Reception
A contemporary review in the Saskatoon Star-Phoenix criticized Lee's bombastic style: "Though his patronizing tone is entertaining for the first few paragraphs, he seems to forget one of his own conclusions about the readers of comics books [sic], that they are not necessarily youthful devotees who are accustomed to being lectured, but rather may be reasonably intelligent and educated people who will quickly tire of Lee's self-centred and falsely casual manner." However, the review allows that the book offers "substantial information of the early evolution of the comic book and its first steps to becoming a true piece of 20th century art."[3]
Author Ray Bradbury wrote an unusual review of Origins of Marvel Comics for The Los Angeles Times, "Here's a Pictorial Tonic to Relieve Virus Plaguing a World with Too Much Reality," praising the "intellectual-with-a-small-i" who enjoys both highbrow literary classics and middlebrow comic strips. In a florid passage, Bradbury wrote, "I sing the full wide-open-alert-unbiased, sometimes splendidly mediocre, pig-that-flies man and woman and their dirty children with bright faces. If this sounds like a description of you with your secret guilts for having loved the wrong films and wrong books, Stan Lee's new volume is the very stuff for you."[4]
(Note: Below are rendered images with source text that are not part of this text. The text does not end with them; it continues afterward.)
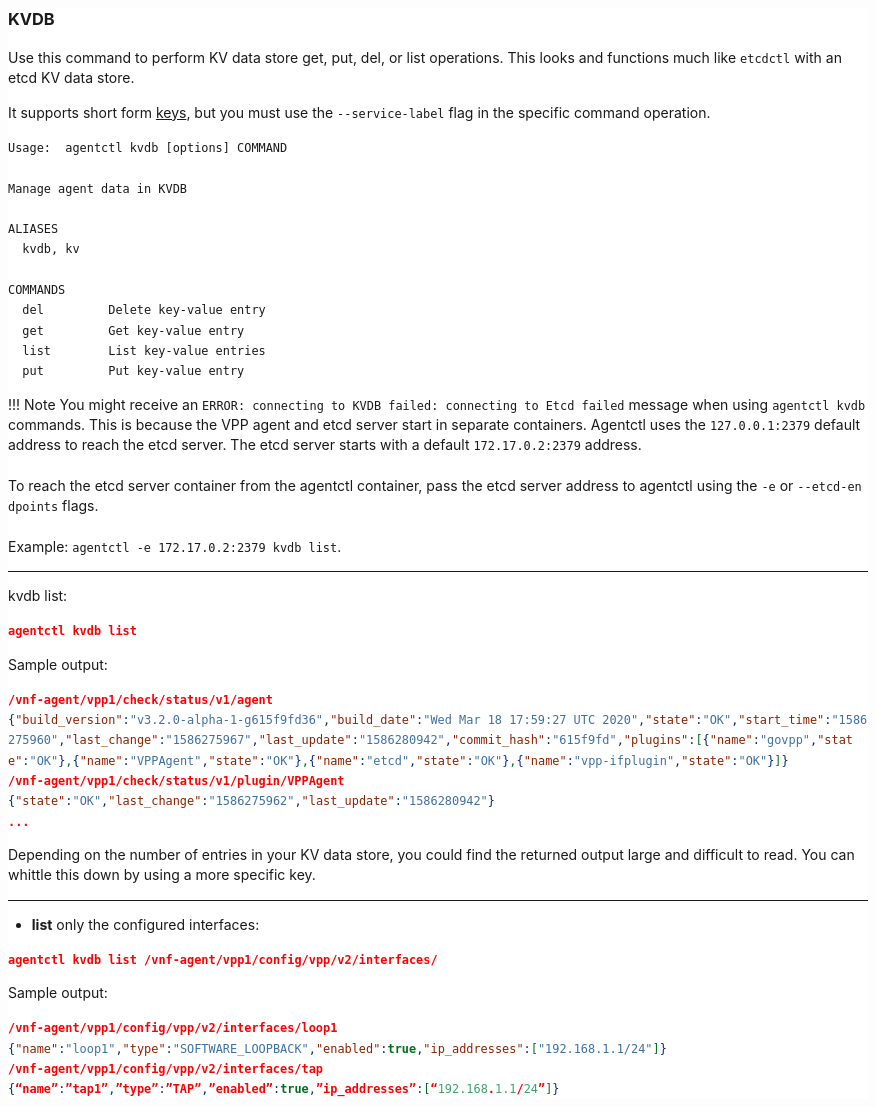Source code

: ### KVDB

Use this command to perform KV data store get, put, del, or list operations. This looks and functions much like `etcdctl` with an etcd KV data store.

It supports short form [keys][keys], but you must use the `--service-label` flag in the specific command operation.

```
Usage:	agentctl kvdb [options] COMMAND

Manage agent data in KVDB

ALIASES
  kvdb, kv

COMMANDS
  del         Delete key-value entry
  get         Get key-value entry
  list        List key-value entries
  put         Put key-value entry
```
!!! Note
    You might receive an `ERROR: connecting to KVDB failed: connecting to Etcd failed` message when using `agentctl kvdb` commands. This is because the VPP agent and etcd server start in separate containers. Agentctl uses the `127.0.0.1:2379` default address to reach the etcd server. The etcd server starts with a default `172.17.0.2:2379` address.<br></br>To reach the etcd server container from the agentctl container, pass the etcd server address to agentctl using the `-e` or `--etcd-endpoints` flags.<br></br>Example:  `agentctl -e 172.17.0.2:2379 kvdb list`.

---

kvdb list:
```json
agentctl kvdb list
```
Sample output:
```json
/vnf-agent/vpp1/check/status/v1/agent
{"build_version":"v3.2.0-alpha-1-g615f9fd36","build_date":"Wed Mar 18 17:59:27 UTC 2020","state":"OK","start_time":"1586275960","last_change":"1586275967","last_update":"1586280942","commit_hash":"615f9fd","plugins":[{"name":"govpp","state":"OK"},{"name":"VPPAgent","state":"OK"},{"name":"etcd","state":"OK"},{"name":"vpp-ifplugin","state":"OK"}]}
/vnf-agent/vpp1/check/status/v1/plugin/VPPAgent
{"state":"OK","last_change":"1586275962","last_update":"1586280942"}
...
```
Depending on the number of entries in your KV data store, you could find the returned output large and difficult to read. You can whittle this down by using a more specific key.


---

- **list** only the configured interfaces:
```json
agentctl kvdb list /vnf-agent/vpp1/config/vpp/v2/interfaces/ 
``` 
Sample output:
```json
/vnf-agent/vpp1/config/vpp/v2/interfaces/loop1
{"name":"loop1","type":"SOFTWARE_LOOPBACK","enabled":true,"ip_addresses":["192.168.1.1/24"]}
/vnf-agent/vpp1/config/vpp/v2/interfaces/tap
{“name”:”tap1”,”type”:”TAP”,”enabled”:true,”ip_addresses”:[“192.168.1.1/24”]}
```


[ligato-vpp-agent-repo]: https://github.com/ligato/vpp-agent
[keys]: ../user-guide/concepts.md#keys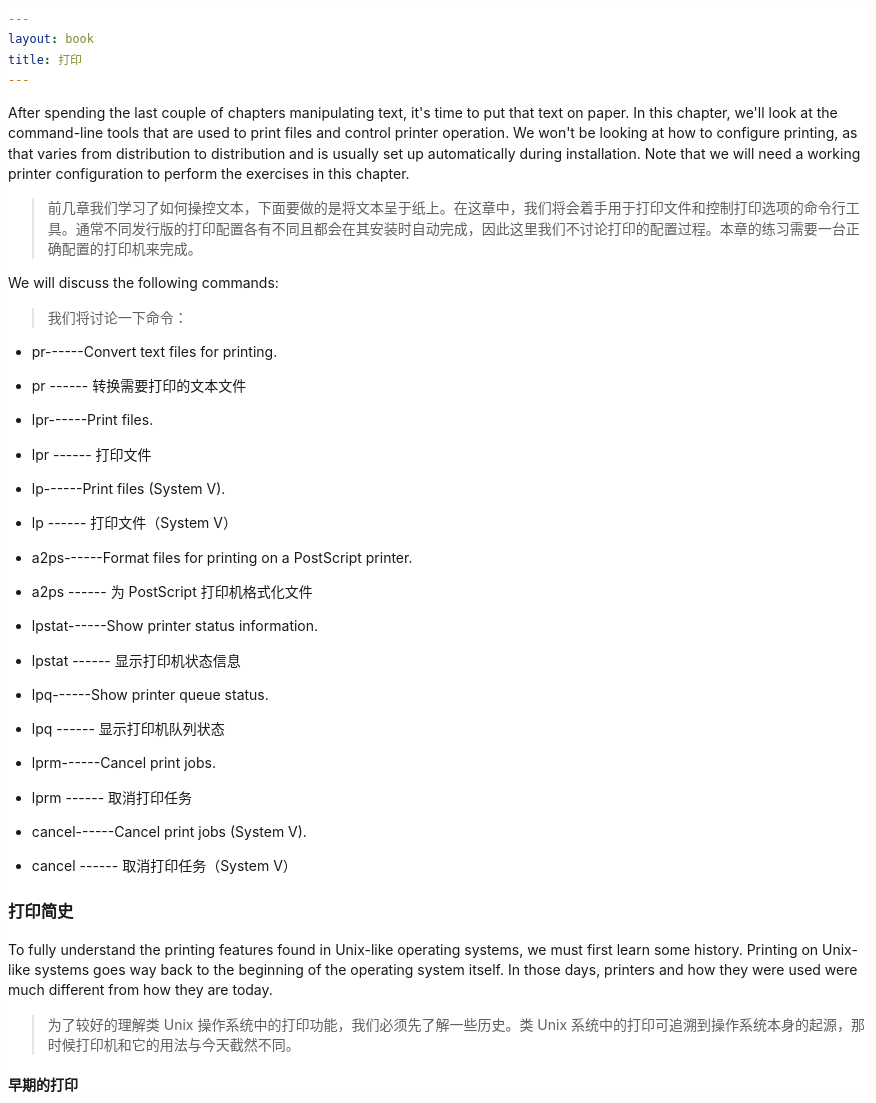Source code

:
```yaml
---
layout: book
title: 打印
---
```


After spending the last couple of chapters manipulating text, it's time to put that text on paper. In this chapter, we'll look at the command-line tools that are used to print files and control printer operation. We won't be looking at how to configure printing, as that varies from distribution to distribution and is usually set up automatically during installation. Note that we will need a working printer configuration to perform the exercises in this chapter.

> 前几章我们学习了如何操控文本，下面要做的是将文本呈于纸上。在这章中，我们将会着手用于打印文件和控制打印选项的命令行工具。通常不同发行版的打印配置各有不同且都会在其安装时自动完成，因此这里我们不讨论打印的配置过程。本章的练习需要一台正确配置的打印机来完成。

We will discuss the following commands:

> 我们将讨论一下命令：

-   pr------Convert text files for printing.

-   pr ------ 转换需要打印的文本文件

-   lpr------Print files.

-   lpr ------ 打印文件

-   lp------Print files (System V).

-   lp ------ 打印文件（System V）

-   a2ps------Format files for printing on a PostScript printer.

-   a2ps ------ 为 PostScript 打印机格式化文件

-   lpstat------Show printer status information.

-   lpstat ------ 显示打印机状态信息

-   lpq------Show printer queue status.

-   lpq ------ 显示打印机队列状态

-   lprm------Cancel print jobs.

-   lprm ------ 取消打印任务

-   cancel------Cancel print jobs (System V).

-   cancel ------ 取消打印任务（System V）

### 打印简史

To fully understand the printing features found in Unix-like operating systems, we must first learn some history. Printing on Unix-like systems goes way back to the beginning of the operating system itself. In those days, printers and how they were used were much different from how they are today.

> 为了较好的理解类 Unix 操作系统中的打印功能，我们必须先了解一些历史。类 Unix 系统中的打印可追溯到操作系统本身的起源，那时候打印机和它的用法与今天截然不同。

#### 早期的打印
A critical review in The Spectrum, the University at Buffalo student newspaper, savaged Lee's style: "The writing is stylistically crummy, which wouldn't be so jarring if Lee hadn't made such a big deal about his style. It takes an embarrassing [sic] combination of pretentiousness, awkwardness, insecurity, and ignorance to write a sentence like, 'Myself when born was christened Stanley Martin Lieber — truly an appellation to conjure with.'" The review also groused, "Production values were expendable to the publisher. Lee introduces one Spiderman [sic] story, but instead another one is printed. The Dr. Strange stories near the end of the book are placed in the wrong relationship to the introductory copy; one of them is thrown in after the epilogue. Maybe they'll fix these things in subsequent printings. Then again, Marvel's mistakes are legend, by now. Maybe they'll leave them in."[5]
In ''Give Our Regards to the Atom-Smashers! Writers on Comics,'' Christopher Sorrentino points out that, in the mid-70s, the stories chosen to represent the modern style were all from the late 1960s: "The message coming through loud and clear was that Marvel had already peaked."[6]